Note that the smgr patch actually handles short writes by continuing,
instead of raising an error.  Short writes do already occur in the
wild on various systems for various rare technical reasons other than
ENOSPC I have heard (imagine transient failure to acquire some
temporary memory that the kernel chooses not to wait for, stuff like
that, though certainly many people and programs believe they should
not happen[1]), and it seems like a good idea to actually handle them
as our write sizes increase and the probability of short writes might
presumably increase.

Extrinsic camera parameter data
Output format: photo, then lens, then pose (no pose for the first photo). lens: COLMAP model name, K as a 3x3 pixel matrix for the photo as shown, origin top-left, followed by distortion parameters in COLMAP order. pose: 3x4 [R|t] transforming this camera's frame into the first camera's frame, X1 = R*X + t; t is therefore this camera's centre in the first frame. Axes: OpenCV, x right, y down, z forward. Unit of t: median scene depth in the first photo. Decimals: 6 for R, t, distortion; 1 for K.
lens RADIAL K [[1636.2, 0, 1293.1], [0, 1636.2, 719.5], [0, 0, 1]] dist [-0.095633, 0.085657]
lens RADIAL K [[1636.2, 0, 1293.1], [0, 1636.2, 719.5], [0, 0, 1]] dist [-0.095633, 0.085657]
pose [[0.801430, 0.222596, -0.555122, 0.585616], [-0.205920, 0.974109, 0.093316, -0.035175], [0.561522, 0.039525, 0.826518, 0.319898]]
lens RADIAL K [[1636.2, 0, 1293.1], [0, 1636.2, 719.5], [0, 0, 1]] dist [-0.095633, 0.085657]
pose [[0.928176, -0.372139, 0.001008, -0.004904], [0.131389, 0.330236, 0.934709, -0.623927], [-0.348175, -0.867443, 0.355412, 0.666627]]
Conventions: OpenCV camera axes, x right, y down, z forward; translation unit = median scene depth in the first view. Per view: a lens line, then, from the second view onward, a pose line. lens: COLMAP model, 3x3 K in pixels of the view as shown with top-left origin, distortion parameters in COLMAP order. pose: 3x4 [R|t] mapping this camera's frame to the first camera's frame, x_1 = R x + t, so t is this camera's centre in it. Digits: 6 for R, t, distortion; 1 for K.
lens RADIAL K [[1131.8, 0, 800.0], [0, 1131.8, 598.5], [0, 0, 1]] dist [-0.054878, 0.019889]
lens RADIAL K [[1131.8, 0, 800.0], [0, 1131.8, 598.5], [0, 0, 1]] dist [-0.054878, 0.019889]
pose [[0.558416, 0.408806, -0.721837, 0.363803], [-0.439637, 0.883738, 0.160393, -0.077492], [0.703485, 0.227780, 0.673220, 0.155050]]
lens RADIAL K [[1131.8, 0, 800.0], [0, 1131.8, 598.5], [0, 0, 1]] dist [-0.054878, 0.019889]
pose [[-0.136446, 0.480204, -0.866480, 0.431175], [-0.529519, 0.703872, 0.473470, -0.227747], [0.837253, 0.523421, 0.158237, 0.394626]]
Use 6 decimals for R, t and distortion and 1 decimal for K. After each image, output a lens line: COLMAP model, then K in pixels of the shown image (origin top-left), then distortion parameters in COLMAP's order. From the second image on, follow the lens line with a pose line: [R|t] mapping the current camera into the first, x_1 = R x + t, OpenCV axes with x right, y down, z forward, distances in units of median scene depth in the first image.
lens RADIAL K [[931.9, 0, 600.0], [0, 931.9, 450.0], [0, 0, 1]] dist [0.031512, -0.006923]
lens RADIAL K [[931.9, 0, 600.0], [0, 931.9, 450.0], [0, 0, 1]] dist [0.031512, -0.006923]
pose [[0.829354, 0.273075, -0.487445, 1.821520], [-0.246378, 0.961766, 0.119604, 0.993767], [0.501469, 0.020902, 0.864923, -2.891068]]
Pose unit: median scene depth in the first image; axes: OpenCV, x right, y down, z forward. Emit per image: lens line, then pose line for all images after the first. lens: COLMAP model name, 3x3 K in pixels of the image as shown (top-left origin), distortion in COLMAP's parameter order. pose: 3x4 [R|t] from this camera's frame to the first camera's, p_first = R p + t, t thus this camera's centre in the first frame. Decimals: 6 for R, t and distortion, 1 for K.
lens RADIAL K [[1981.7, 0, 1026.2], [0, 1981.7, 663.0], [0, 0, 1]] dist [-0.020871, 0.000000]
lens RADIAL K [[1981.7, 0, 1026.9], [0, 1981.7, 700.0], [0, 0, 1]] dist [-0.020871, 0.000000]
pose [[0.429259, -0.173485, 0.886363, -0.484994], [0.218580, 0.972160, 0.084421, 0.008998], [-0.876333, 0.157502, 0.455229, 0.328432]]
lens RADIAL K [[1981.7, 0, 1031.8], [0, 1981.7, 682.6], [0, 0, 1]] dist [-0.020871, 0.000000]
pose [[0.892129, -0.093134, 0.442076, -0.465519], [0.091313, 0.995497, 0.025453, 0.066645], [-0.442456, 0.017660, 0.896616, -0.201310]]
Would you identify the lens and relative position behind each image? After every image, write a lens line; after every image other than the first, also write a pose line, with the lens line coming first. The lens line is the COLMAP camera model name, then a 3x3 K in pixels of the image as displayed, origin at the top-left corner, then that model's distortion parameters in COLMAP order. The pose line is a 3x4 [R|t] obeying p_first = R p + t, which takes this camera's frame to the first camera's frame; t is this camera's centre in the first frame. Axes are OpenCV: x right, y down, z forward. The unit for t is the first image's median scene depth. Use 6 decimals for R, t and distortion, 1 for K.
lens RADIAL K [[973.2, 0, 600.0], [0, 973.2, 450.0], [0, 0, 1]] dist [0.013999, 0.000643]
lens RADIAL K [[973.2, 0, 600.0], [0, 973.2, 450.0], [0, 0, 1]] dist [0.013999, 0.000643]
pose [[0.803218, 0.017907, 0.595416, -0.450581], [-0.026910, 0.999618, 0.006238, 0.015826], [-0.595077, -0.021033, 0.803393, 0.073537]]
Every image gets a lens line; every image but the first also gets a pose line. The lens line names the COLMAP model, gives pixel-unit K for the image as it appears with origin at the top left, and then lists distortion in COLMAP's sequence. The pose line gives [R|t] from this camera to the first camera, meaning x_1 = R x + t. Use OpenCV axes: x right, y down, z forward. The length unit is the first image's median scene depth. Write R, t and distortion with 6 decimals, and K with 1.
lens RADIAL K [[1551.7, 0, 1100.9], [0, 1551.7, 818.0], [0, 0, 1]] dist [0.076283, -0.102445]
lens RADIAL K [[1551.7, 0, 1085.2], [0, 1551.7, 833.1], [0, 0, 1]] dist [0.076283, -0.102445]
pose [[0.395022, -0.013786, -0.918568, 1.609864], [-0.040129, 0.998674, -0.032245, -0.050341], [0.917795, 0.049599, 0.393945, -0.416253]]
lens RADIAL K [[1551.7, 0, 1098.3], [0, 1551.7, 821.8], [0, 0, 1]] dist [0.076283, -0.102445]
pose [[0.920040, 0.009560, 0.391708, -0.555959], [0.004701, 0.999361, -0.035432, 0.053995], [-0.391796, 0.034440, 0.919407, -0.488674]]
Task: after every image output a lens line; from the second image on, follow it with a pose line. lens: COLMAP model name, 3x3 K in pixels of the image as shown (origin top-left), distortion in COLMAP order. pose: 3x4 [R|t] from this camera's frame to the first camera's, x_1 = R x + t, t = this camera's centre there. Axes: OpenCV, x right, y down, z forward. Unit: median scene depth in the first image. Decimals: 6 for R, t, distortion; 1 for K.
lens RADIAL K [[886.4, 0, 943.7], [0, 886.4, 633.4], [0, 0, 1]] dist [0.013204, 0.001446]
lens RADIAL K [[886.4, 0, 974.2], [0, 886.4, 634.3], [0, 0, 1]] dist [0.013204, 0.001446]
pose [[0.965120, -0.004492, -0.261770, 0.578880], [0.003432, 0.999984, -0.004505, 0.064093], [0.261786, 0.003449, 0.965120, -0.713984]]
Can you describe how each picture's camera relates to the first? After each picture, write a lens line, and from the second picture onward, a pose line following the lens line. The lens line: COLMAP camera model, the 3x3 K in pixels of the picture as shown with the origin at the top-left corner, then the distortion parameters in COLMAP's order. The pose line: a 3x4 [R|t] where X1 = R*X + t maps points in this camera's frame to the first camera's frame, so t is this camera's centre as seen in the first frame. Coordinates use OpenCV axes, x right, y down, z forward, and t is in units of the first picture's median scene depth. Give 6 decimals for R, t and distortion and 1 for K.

Problem requirements:
Carry the passage on how the smgr patch handles short writes forward from its final sentence.

Final answer:
With the previous version of the patch, we'd have to change a couple
of other callers not to believe that short writes are errors and set
errno (callers are inconsistent on this point).  I don't really love
that we have "fake" system errors but I also want to stay focused
here, so in this new version V3 I tried a new approach: I realised I
can just always set errno without needing the total size, so that
(undocumented) aspect of the interface doesn't change.  The point
being that it doesn't matter if you clobber errno with a bogus value
when the write was non-short.  Thoughts?

[1] https://utcc.utoronto.ca/~cks/space/blog/unix/WritesNotShortOften
From 7808d7241088f8dc02d7d828dc4ee0227e8e2a01 Mon Sep 17 00:00:00 2001
From: Thomas Munro <thomas.mu...@gmail.com>
Date: Wed, 19 Jul 2023 12:32:51 +1200
Subject: [PATCH v3 1/7] Provide vectored variants of FileRead() and
 FileWrite().

FileReadV() and FileWriteV() adapt preadv() and pwritev() for
PostgreSQL's virtual file descriptors.  The traditional FileRead() and
FileWrite() functions are implemented in terms of the new functions.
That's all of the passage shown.